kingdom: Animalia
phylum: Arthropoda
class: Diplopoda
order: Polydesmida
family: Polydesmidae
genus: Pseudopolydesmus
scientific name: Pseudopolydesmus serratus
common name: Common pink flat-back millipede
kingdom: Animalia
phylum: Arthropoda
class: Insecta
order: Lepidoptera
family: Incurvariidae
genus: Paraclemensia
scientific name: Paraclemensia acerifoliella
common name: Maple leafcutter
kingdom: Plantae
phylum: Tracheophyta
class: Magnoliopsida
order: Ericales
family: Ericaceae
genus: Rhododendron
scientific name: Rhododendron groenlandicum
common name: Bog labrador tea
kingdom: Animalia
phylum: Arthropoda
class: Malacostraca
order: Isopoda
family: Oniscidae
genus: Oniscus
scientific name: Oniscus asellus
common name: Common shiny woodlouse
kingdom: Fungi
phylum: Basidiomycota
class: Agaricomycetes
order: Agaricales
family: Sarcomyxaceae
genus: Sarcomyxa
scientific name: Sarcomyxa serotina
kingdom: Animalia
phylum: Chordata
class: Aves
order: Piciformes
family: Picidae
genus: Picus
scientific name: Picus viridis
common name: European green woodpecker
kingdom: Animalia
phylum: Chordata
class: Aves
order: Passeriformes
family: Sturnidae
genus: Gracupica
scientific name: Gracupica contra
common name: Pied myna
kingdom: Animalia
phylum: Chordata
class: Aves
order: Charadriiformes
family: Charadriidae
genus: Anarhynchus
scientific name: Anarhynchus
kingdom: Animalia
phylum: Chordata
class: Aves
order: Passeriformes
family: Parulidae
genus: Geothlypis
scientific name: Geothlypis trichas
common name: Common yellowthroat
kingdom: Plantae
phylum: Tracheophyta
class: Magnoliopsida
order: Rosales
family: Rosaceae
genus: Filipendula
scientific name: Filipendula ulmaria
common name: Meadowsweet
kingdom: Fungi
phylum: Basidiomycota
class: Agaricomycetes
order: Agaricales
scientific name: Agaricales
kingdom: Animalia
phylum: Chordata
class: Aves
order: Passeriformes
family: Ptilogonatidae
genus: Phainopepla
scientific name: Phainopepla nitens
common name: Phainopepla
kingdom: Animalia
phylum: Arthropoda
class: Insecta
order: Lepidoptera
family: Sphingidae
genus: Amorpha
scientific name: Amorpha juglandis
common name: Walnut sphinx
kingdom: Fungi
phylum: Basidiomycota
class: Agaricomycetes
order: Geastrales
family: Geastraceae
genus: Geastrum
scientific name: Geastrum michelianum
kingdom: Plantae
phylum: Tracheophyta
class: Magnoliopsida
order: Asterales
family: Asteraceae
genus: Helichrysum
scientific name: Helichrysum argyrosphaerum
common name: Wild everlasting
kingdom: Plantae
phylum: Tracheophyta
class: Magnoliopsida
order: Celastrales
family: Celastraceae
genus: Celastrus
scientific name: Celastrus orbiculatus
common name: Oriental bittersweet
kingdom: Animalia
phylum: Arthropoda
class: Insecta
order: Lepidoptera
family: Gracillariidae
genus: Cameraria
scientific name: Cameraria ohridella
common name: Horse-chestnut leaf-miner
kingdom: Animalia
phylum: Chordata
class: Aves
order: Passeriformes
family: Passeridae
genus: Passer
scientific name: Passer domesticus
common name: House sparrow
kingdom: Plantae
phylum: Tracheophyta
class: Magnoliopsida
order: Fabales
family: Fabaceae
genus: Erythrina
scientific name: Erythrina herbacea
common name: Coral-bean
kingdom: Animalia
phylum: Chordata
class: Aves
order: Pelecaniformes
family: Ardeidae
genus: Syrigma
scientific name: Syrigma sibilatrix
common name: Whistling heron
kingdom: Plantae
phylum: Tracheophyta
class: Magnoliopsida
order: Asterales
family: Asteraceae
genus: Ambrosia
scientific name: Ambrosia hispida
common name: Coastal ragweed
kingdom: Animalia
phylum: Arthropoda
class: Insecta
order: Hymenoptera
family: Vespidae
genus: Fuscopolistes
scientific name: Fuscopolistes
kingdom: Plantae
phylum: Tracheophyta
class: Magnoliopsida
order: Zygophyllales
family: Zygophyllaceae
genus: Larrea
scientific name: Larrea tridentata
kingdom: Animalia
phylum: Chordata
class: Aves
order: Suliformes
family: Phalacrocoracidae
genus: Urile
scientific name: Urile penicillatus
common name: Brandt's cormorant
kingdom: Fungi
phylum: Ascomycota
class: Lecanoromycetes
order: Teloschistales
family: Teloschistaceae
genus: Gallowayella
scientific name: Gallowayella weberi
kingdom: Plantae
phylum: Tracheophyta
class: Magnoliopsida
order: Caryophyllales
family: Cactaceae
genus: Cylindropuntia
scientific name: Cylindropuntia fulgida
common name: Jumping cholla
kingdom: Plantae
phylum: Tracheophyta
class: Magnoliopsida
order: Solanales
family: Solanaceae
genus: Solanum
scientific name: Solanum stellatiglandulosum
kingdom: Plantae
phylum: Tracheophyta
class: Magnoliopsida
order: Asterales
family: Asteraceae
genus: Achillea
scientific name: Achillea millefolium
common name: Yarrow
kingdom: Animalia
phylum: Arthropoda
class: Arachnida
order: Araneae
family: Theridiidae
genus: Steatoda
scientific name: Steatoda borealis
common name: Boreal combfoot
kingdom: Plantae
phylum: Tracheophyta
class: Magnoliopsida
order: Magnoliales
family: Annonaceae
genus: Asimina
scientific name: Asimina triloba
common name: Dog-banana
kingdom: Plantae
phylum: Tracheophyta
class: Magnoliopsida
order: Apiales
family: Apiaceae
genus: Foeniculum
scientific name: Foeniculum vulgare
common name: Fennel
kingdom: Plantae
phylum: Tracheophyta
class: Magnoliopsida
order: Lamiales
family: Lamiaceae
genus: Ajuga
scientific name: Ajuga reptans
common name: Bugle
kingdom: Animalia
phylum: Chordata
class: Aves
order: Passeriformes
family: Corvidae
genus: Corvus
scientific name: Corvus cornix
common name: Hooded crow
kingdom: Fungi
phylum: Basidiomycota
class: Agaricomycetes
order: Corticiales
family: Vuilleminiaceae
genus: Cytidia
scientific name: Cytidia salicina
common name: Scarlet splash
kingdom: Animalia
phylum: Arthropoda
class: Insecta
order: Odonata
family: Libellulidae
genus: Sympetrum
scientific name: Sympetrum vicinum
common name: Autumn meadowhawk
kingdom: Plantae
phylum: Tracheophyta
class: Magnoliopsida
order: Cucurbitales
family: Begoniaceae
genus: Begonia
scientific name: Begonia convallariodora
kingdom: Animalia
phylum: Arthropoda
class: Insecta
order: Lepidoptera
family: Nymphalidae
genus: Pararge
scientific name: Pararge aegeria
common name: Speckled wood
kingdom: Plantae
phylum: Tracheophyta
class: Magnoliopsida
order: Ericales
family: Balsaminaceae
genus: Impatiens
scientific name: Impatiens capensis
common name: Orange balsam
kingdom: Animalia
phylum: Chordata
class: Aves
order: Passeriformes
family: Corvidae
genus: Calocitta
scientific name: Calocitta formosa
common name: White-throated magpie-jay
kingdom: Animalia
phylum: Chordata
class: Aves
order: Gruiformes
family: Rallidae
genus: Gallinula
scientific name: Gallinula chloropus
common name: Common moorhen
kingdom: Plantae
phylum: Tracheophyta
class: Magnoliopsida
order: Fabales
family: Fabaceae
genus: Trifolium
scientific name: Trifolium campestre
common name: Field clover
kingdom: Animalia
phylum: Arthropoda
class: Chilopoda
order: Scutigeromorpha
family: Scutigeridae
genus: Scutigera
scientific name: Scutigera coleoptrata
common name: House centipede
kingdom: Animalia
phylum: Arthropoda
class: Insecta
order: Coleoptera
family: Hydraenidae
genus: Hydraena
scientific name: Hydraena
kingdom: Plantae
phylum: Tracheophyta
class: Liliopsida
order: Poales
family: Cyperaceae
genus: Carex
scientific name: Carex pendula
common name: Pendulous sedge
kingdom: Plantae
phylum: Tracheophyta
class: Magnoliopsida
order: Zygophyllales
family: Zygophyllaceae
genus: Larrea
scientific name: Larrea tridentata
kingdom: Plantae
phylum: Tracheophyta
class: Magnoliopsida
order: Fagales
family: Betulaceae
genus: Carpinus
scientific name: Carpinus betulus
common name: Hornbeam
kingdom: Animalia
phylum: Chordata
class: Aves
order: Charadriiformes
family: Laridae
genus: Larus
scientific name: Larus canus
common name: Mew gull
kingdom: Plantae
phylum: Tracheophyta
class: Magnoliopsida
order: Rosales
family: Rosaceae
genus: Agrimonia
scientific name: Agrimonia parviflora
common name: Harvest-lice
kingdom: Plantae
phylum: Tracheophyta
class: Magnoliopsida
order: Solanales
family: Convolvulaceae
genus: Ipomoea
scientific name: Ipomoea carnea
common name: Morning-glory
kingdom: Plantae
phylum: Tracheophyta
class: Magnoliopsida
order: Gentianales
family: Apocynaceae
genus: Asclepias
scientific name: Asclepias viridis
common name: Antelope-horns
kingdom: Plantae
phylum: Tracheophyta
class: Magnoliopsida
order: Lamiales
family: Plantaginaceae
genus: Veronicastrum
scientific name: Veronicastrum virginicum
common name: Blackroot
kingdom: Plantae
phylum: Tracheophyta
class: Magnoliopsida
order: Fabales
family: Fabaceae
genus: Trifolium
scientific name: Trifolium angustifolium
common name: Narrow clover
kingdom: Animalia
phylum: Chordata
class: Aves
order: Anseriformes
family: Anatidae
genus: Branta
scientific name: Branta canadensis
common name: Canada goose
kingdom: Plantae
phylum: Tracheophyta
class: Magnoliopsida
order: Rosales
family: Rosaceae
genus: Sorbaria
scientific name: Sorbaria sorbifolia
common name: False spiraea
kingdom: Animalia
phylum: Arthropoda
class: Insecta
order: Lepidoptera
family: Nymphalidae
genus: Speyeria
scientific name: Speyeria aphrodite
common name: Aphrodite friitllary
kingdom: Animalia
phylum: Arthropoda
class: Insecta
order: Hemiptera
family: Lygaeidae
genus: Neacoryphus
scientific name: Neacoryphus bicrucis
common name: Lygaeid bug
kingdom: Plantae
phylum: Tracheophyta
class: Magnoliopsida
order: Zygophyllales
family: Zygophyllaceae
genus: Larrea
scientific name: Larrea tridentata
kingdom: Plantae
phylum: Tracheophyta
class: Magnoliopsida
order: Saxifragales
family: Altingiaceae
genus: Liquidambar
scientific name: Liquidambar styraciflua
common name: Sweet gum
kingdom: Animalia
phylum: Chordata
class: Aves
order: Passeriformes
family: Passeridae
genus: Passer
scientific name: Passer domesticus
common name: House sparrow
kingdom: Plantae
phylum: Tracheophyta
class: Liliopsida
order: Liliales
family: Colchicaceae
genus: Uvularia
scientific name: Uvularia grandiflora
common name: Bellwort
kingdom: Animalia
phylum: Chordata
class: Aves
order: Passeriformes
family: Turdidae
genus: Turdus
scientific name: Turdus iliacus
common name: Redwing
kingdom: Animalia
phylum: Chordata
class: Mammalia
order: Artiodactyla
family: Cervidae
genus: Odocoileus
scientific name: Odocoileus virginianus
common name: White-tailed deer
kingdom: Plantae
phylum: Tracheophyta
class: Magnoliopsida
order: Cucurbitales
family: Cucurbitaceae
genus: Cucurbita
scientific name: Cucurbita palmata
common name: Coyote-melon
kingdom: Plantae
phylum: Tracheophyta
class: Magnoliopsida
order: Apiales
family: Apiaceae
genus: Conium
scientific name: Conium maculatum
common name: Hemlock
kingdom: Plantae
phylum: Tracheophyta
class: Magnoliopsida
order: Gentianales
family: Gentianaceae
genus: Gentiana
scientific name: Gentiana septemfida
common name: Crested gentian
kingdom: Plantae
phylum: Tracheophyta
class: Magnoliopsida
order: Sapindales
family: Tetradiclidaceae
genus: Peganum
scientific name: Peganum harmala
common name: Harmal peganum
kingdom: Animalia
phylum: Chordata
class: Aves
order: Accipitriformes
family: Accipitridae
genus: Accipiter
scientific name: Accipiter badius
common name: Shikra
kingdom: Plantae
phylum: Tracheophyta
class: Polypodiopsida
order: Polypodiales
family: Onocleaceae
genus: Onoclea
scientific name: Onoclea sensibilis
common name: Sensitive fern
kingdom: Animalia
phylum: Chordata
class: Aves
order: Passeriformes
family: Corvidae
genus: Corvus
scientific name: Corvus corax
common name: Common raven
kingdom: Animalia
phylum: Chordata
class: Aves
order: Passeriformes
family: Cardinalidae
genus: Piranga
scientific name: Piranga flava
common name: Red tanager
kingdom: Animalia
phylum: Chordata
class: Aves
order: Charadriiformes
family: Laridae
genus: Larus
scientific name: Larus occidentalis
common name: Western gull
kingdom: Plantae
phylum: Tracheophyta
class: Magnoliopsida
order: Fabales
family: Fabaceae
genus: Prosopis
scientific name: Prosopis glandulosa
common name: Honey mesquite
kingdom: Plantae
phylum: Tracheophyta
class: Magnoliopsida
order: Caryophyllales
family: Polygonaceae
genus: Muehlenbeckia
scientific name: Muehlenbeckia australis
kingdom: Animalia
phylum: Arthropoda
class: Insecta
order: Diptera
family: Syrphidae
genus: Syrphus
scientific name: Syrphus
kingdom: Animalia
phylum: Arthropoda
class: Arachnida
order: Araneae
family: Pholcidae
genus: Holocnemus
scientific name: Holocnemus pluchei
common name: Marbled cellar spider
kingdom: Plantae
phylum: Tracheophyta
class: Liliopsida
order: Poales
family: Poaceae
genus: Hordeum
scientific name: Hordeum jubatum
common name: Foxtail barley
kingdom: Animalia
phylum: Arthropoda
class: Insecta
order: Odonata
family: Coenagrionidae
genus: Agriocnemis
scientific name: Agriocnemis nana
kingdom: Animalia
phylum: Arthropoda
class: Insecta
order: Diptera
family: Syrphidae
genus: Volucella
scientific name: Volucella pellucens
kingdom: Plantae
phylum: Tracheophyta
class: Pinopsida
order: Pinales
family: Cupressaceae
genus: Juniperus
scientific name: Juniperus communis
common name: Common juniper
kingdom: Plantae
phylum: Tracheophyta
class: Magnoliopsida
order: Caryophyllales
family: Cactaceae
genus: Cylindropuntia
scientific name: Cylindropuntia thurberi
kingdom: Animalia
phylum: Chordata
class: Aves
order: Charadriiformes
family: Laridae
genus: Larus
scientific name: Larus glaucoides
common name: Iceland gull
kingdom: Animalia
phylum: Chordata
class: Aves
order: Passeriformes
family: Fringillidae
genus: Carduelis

### Objective
Give the stretch of the listing from the line containing "order: Scutigeromorpha" through the line containing "scientific name: Agrimonia parviflora", both included, as a numbered list with blank lines omitted.

### Output for this exercise
1. order: Scutigeromorpha
2. family: Scutigeridae
3. genus: Scutigera
4. scientific name: Scutigera coleoptrata
5. common name: House centipede
6. kingdom: Animalia
7. phylum: Arthropoda
8. class: Insecta
9. order: Coleoptera
10. family: Hydraenidae
11. genus: Hydraena
12. scientific name: Hydraena
13. kingdom: Plantae
14. phylum: Tracheophyta
15. class: Liliopsida
16. order: Poales
17. family: Cyperaceae
18. genus: Carex
19. scientific name: Carex pendula
20. common name: Pendulous sedge
21. kingdom: Plantae
22. phylum: Tracheophyta
23. class: Magnoliopsida
24. order: Zygophyllales
25. family: Zygophyllaceae
26. genus: Larrea
27. scientific name: Larrea tridentata
28. kingdom: Plantae
29. phylum: Tracheophyta
30. class: Magnoliopsida
31. order: Fagales
32. family: Betulaceae
33. genus: Carpinus
34. scientific name: Carpinus betulus
35. common name: Hornbeam
36. kingdom: Animalia
37. phylum: Chordata
38. class: Aves
39. order: Charadriiformes
40. family: Laridae
41. genus: Larus
42. scientific name: Larus canus
43. common name: Mew gull
44. kingdom: Plantae
45. phylum: Tracheophyta
46. class: Magnoliopsida
47. order: Rosales
48. family: Rosaceae
49. genus: Agrimonia
50. scientific name: Agrimonia parviflora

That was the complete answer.